- LEESTEKST -
·····

In het proces-verbaal staat ook dat [getuige 4] heeft verklaard dat hij aan waanideeën lijdt en Oxazapam, Zyprexa en Mitrazipine gebruikt. Tijdens het verhoor bij de rechter-commissaris heeft [getuige 4], blijkens voornoemd proces-verbaal, voorts verklaard dat hij borderline heeft. Hij denkt dat alles doorgestoken kaart is.
Gelet op bovenstaande is de rechtbank van oordeel dat niet met zekerheid is te zeggen dat getuige [getuige 4] naar waarheid en uit eigen waarneming zijn verklaring heeft afgelegd. De verklaring van getuige [getuige 4] wordt van het bewijs uitgesloten.
4.3.3. De verklaringen van getuigen [getuige 1] en [getuige 2]
Door de verdediging is aangevoerd dat de verklaringen van [getuige 1] en [getuige 2] uitgesloten dienen te worden van het bewijs, nu deze getuigen onbetrouwbaar zijn.
De rechtbank is van oordeel dat niet aannemelijk is geworden dat genoemde getuigen onbetrouwbaar zijn. Verdachte heeft verklaard geen vrienden te zijn met [getuige 2], omdat deze [getuige 2] zijn zusje zou hebben mishandeld. [getuige 2] op zijn beurt heeft verklaard dat verdachte geregeld bij hem over de vloer kwam, dat zij wel met elkaar omgingen en dat hij niet door verdachte, maar door de familie van verdachte werd lastiggevallen als gevolg van de relatie die getuige [getuige 2] had met het zusje van verdachte. Voorts heeft getuige [getuige 2] in zijn verklaringen informatie gegeven die op daderwetenschap lijkt te duiden, namelijk dat de buit onder meer zou bestaan uit een paar gouden kronen, terwijl voor directe betrokkenheid van [getuige 2] bij de overval geen aanwijzingen gevonden zijn.

·····

- MAAK HET VOLGENDE -
1. Waaruit zou de buit volgens getuige [getuige 2] in de leestekst over de getuigenverklaringen onder meer bestaan?
2. Schrijf de leestekst over de getuigenverklaringen alstublieft verder vanaf de laatste zin.

- GETOOND MATERIAAL -
·····

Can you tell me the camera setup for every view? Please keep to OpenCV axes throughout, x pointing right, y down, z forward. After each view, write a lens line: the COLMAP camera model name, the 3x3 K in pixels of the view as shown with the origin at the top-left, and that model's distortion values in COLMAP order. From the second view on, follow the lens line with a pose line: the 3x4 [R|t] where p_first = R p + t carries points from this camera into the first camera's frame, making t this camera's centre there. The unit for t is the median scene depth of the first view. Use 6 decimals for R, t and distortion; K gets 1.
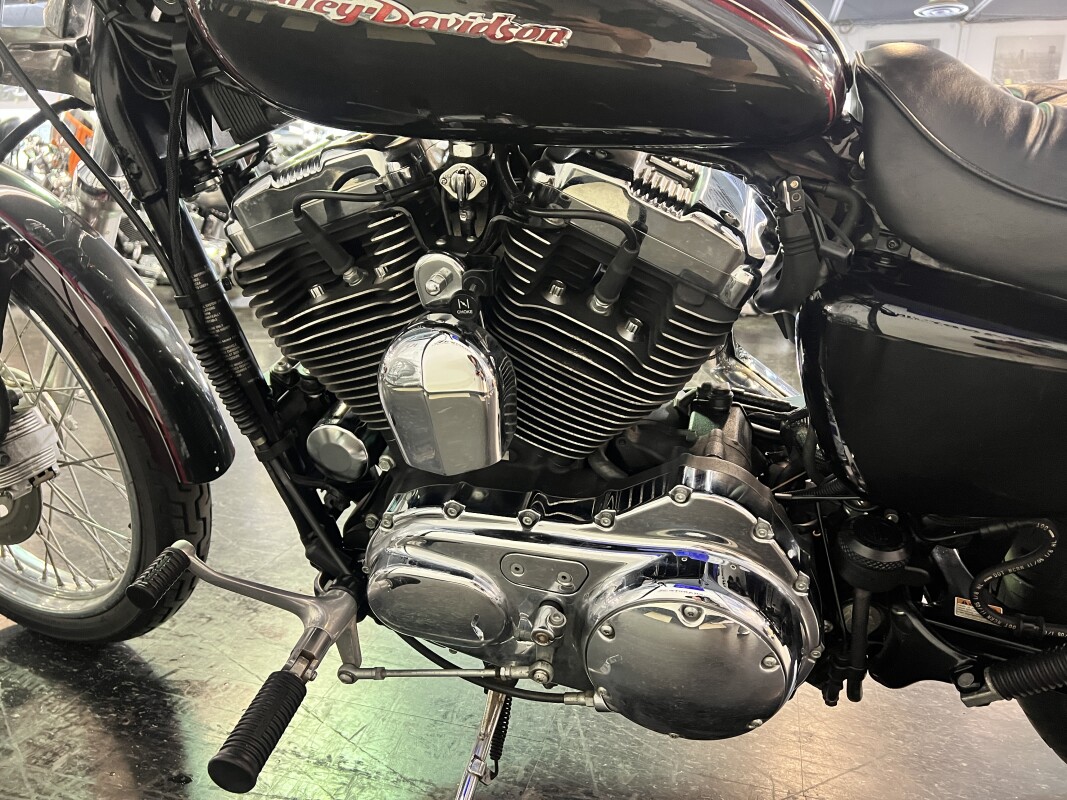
lens RADIAL K [[790.7, 0, 533.5], [0, 790.7, 400.0], [0, 0, 1]] dist [0.044943, -0.049333]
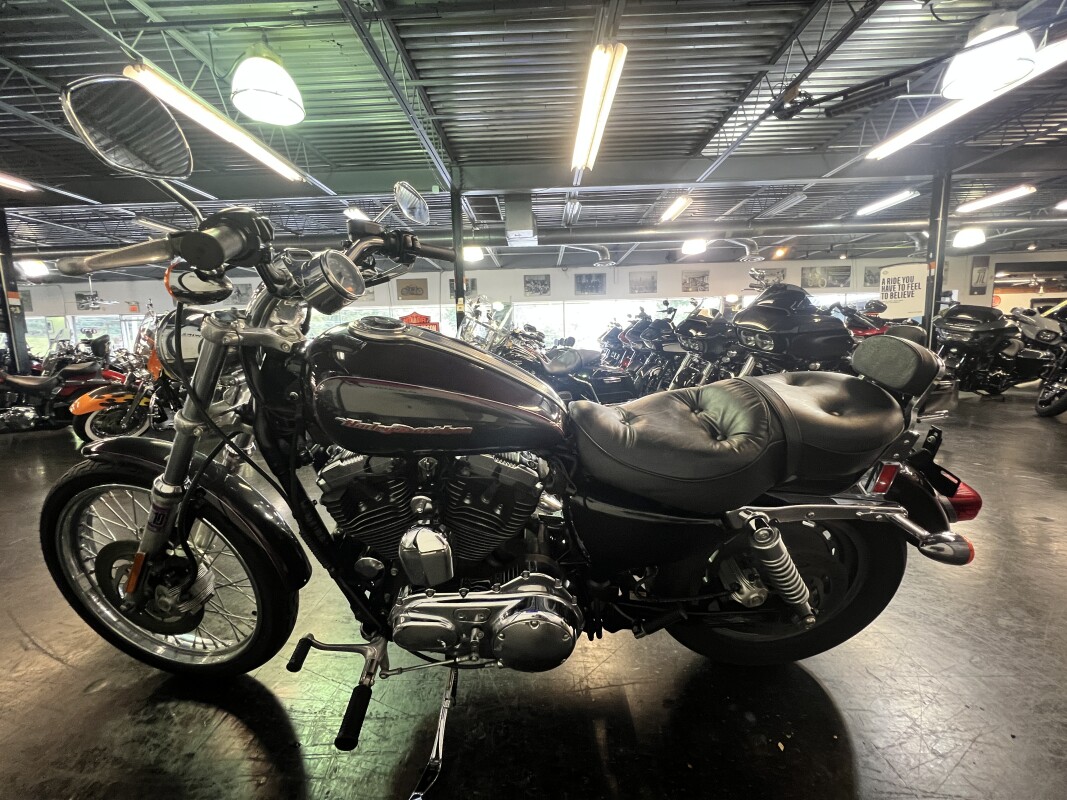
lens RADIAL K [[419.2, 0, 528.0], [0, 419.2, 397.7], [0, 0, 1]] dist [0.000042, 0.000045]
pose [[0.967345, -0.080127, 0.240465, -0.072472], [0.107897, 0.988642, -0.104616, -0.264189], [-0.229352, 0.127145, 0.965004, -0.322802]]
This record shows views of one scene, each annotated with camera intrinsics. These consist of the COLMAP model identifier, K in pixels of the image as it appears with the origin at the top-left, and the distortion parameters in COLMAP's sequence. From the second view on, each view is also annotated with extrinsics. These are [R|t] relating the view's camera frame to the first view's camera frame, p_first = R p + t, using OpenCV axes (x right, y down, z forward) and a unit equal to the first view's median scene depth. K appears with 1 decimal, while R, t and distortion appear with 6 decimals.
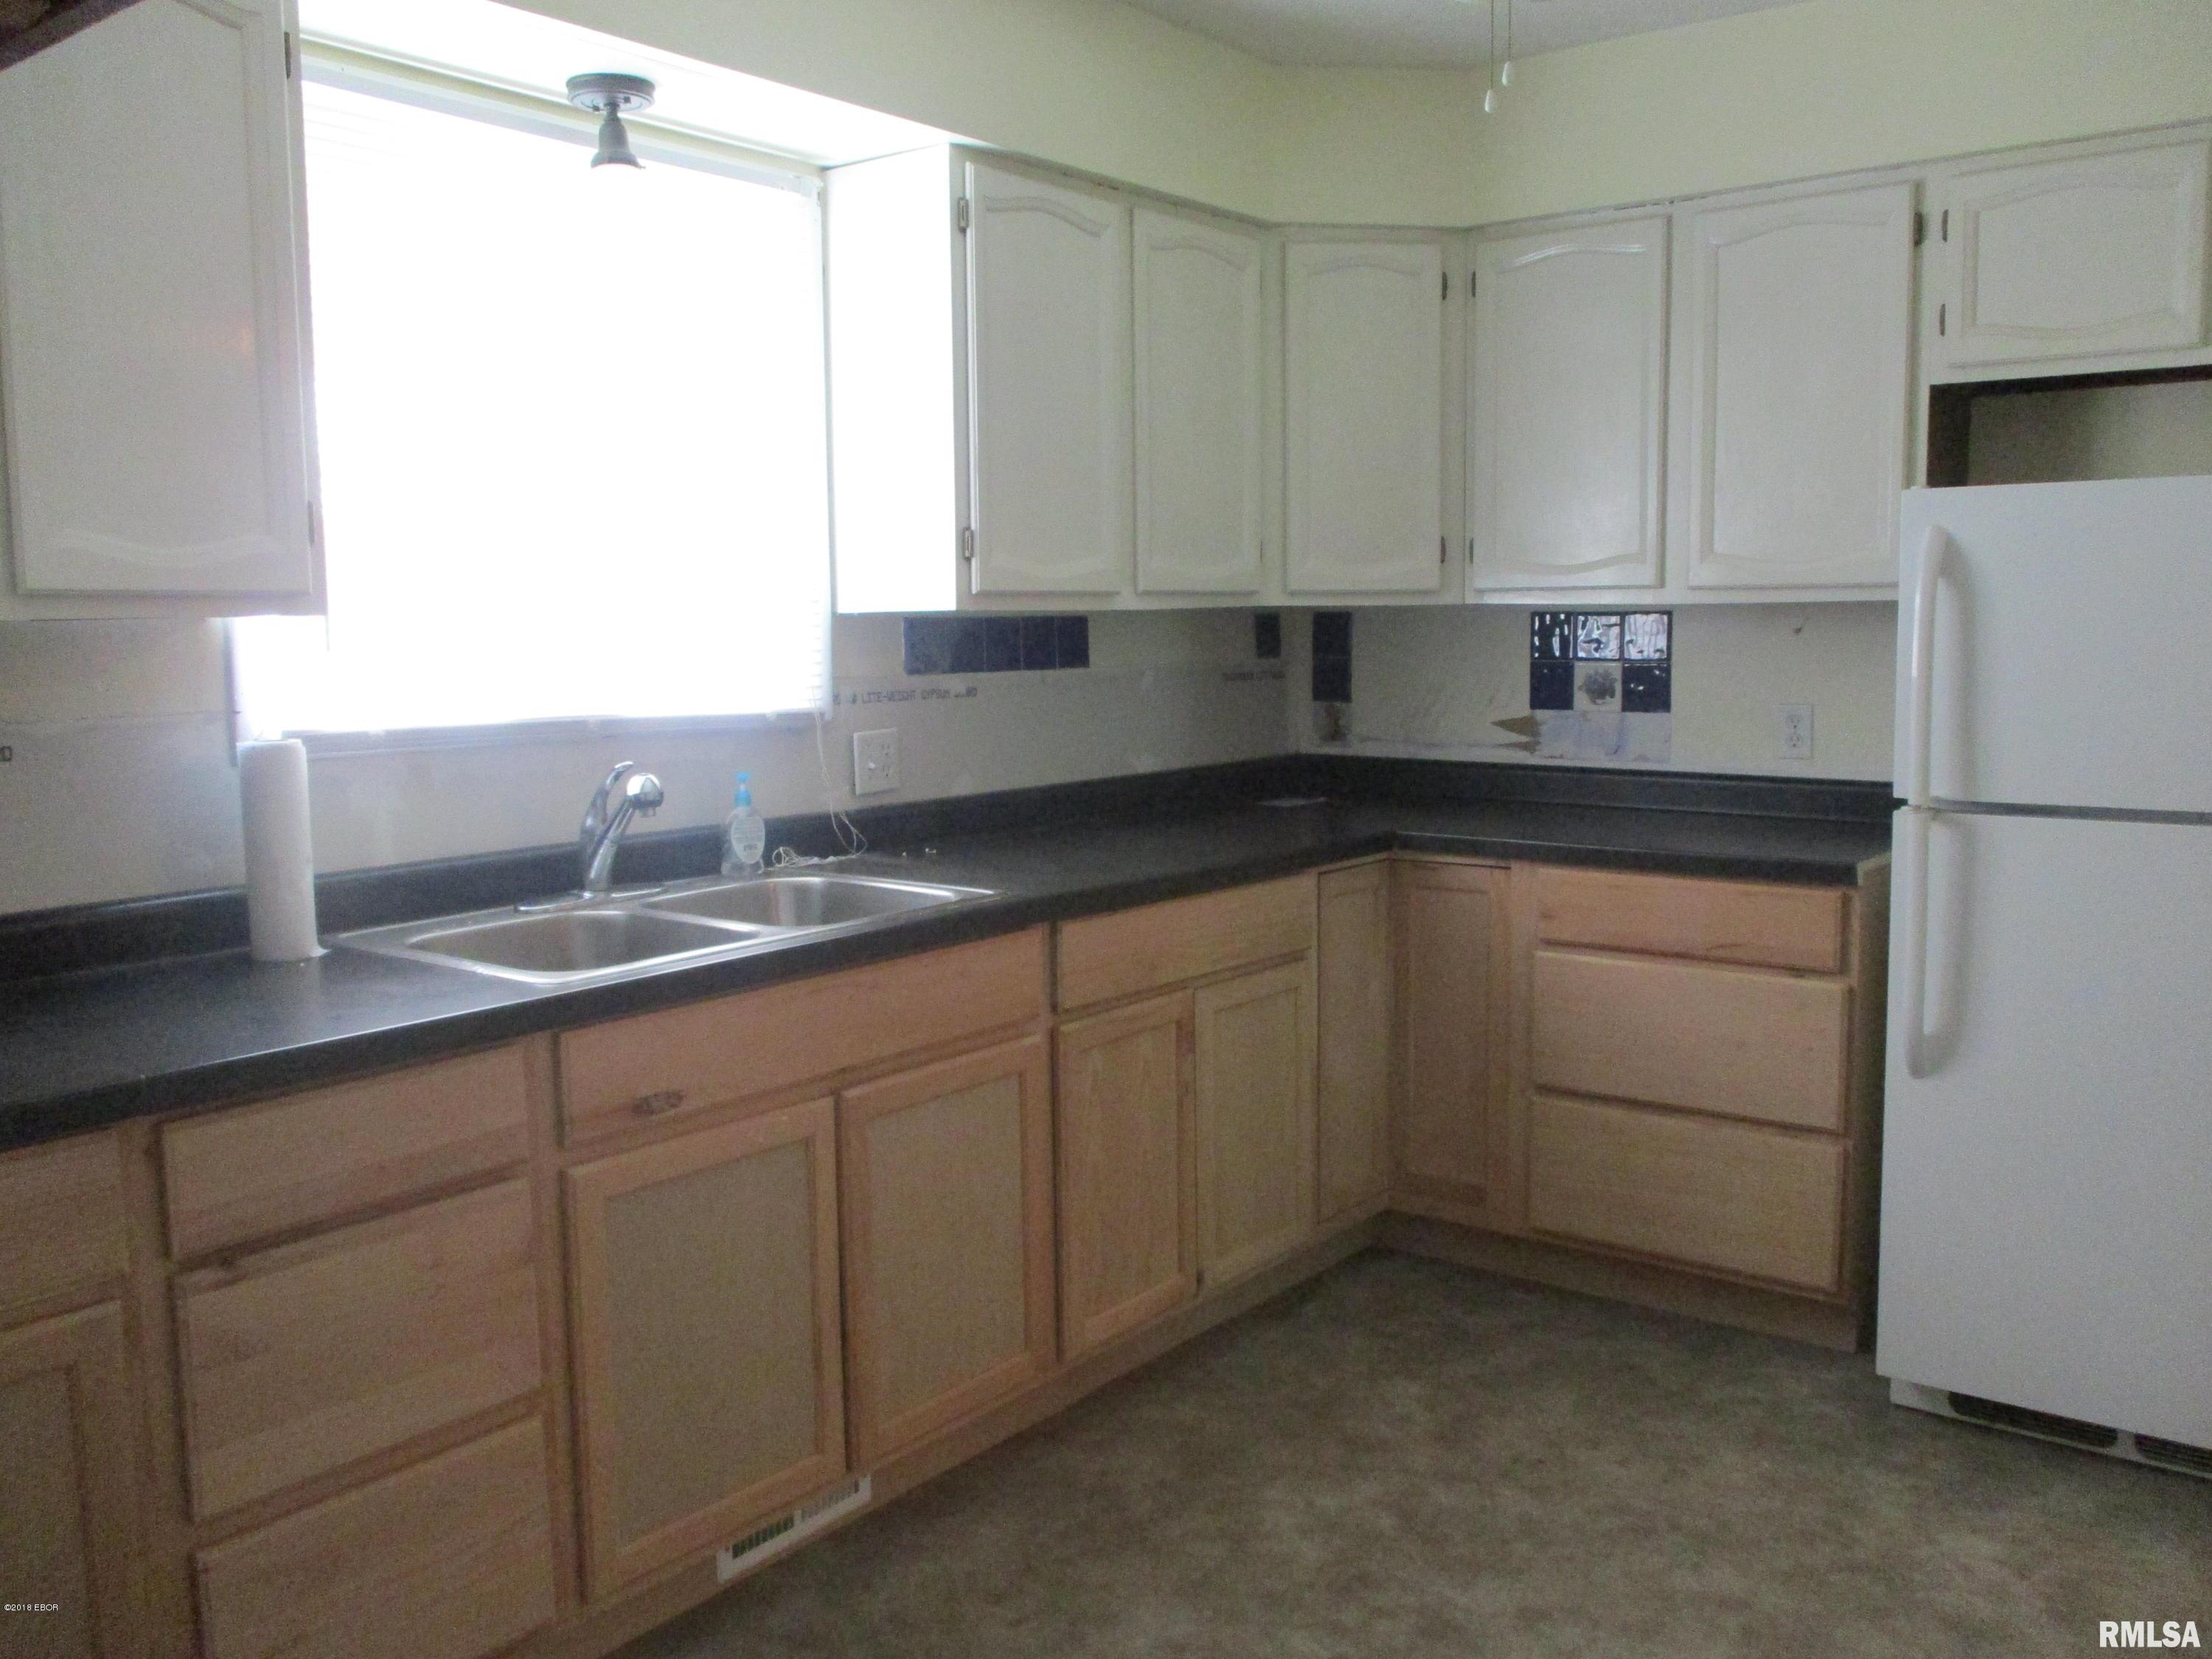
lens RADIAL K [[1854.1, 0, 1112.3], [0, 1854.1, 814.5], [0, 0, 1]] dist [-0.016262, 0.005859]
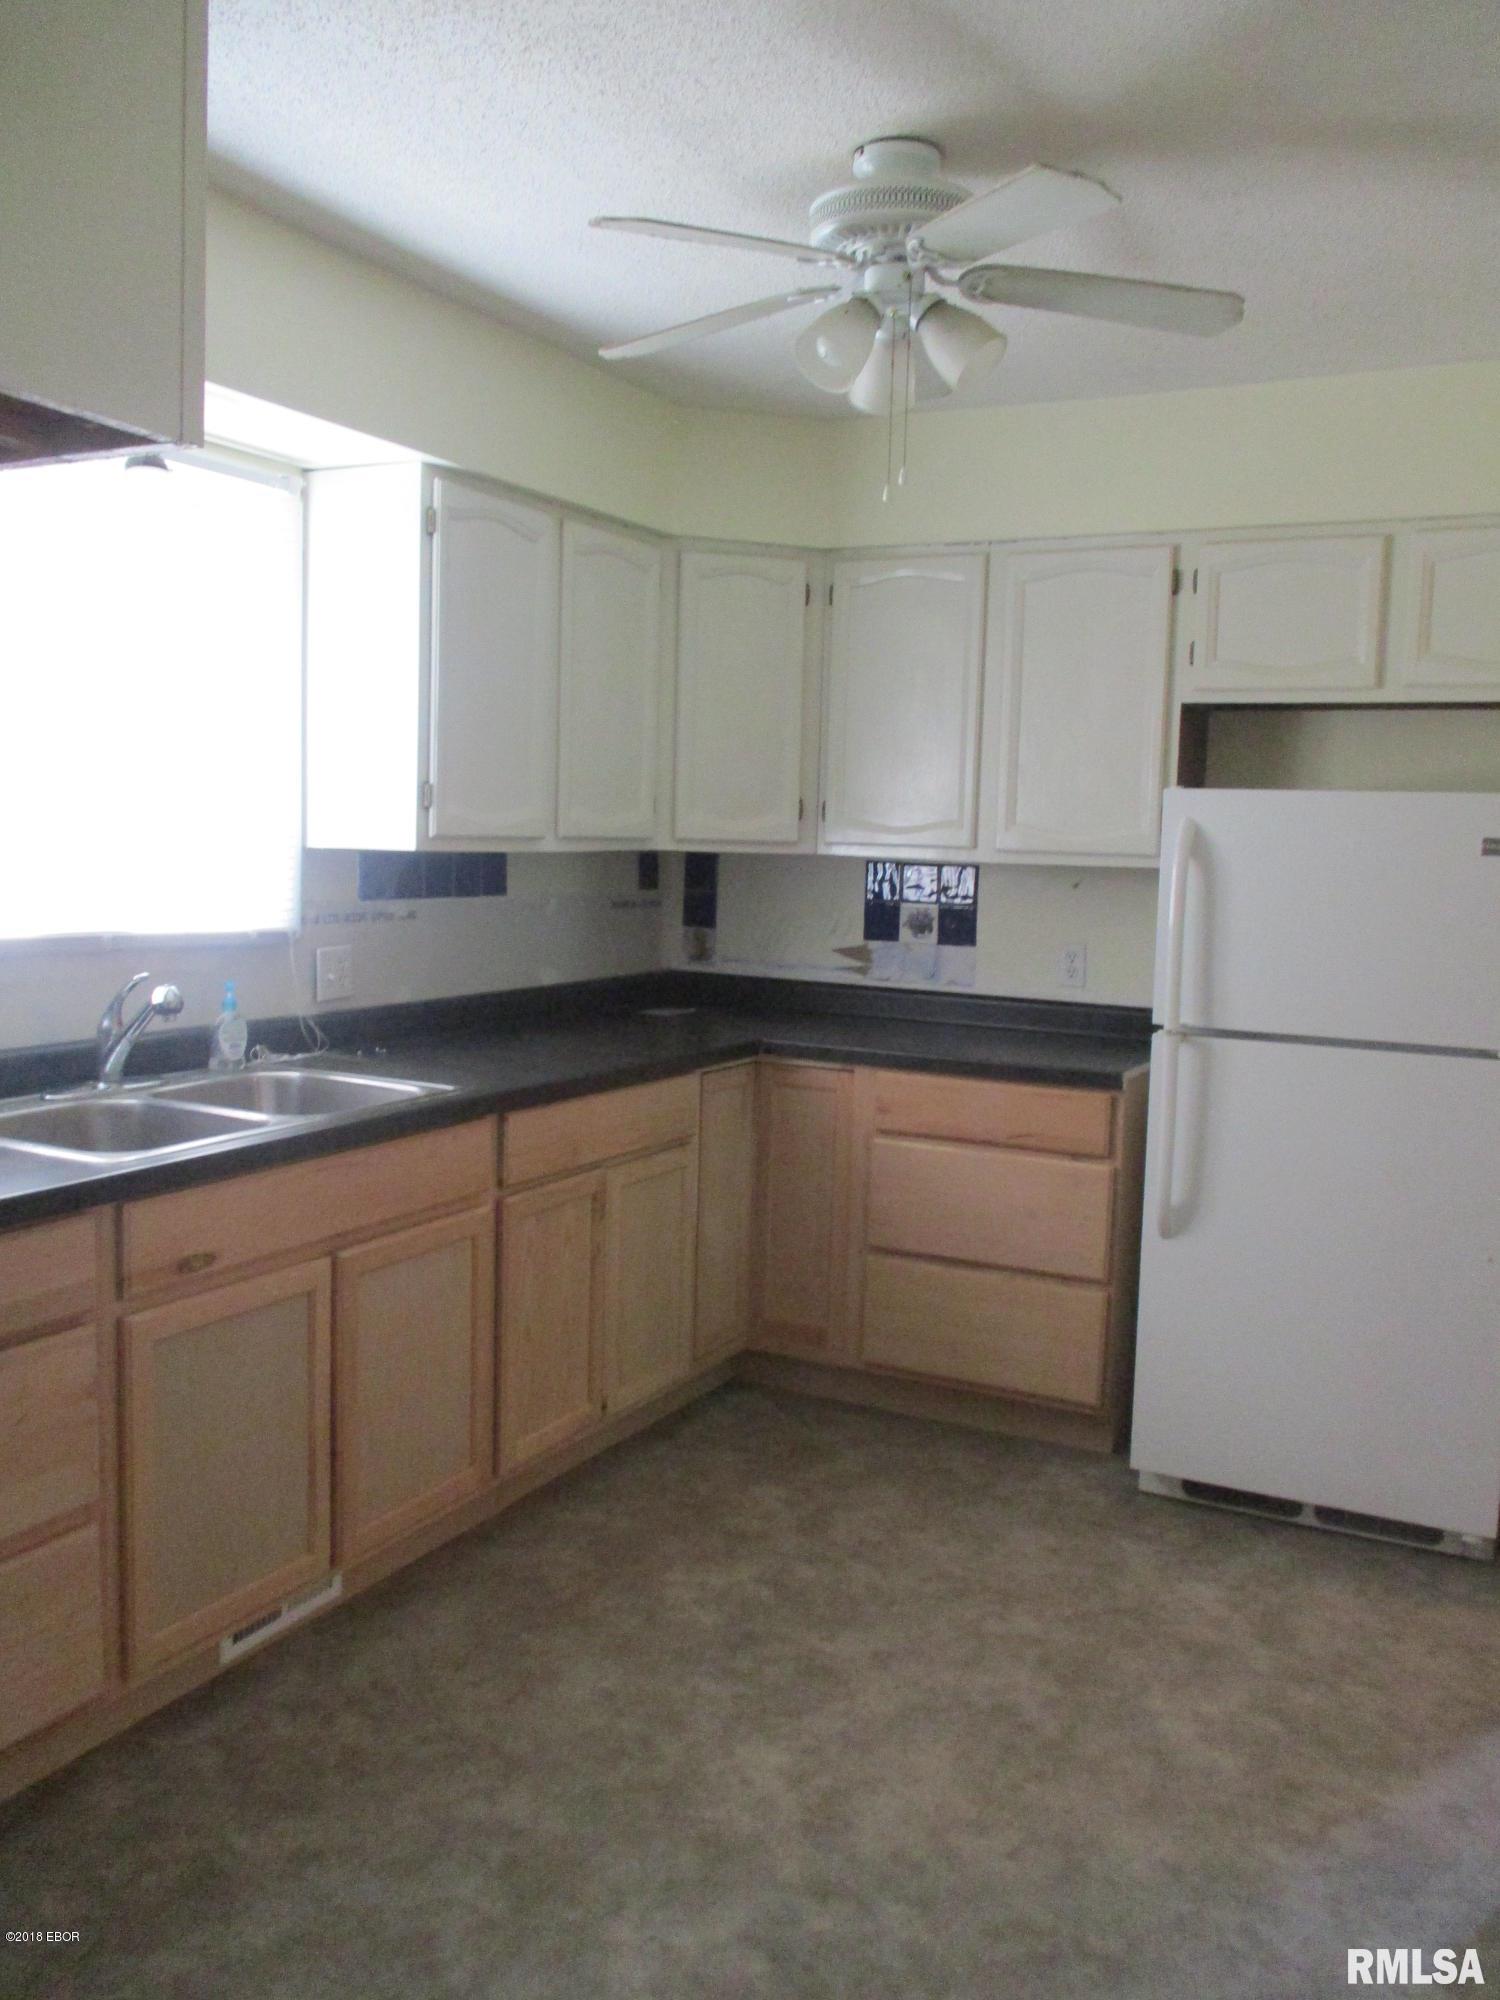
lens RADIAL K [[1676.4, 0, 750.0], [0, 1676.4, 1000.0], [0, 0, 1]] dist [-0.016262, 0.005859]
pose [[0.982551, 0.021873, 0.184704, -0.070410], [-0.021058, 0.999758, -0.006369, -0.011470], [-0.184799, 0.002368, 0.982774, -0.101738]]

·····

- ANTWOORDEN -
1. Uit een paar gouden kronen.

2.
Dat getuige [getuige 1] mogelijk verslaafd is aan harddrugs, staat er niet aan in de weg dat hij niet uit eigen waarneming en naar waarheid kan verklaren. Daarbij heeft getuige [getuige 1] over een aantal specifieke, voor de zaak van belang zijnde en voor zichzelf belastende, aspecten verklaard. Zo heeft hij een gedetailleerde omschrijving gegeven van de ring die hij voor verdachte heeft verkocht. Ook heeft [getuige 1] verklaard dat verdachte tegen hem had verteld dat de betreffende ring Thais goud betrof, dat er contant geld bij de overval buit was gemaakt en dat verdachte nog meer Thais goud had gehad. Het verweer van de verdediging dat [getuige 1] over gebeurtenissen heeft verklaard die niet plaats hebben gevonden, kan niet slagen. Immers, niet is uitgesloten dat [getuige 1] heeft verklaard over punten die niet nader onderzocht zijn, maar mogelijk wel plaats hebben gehad.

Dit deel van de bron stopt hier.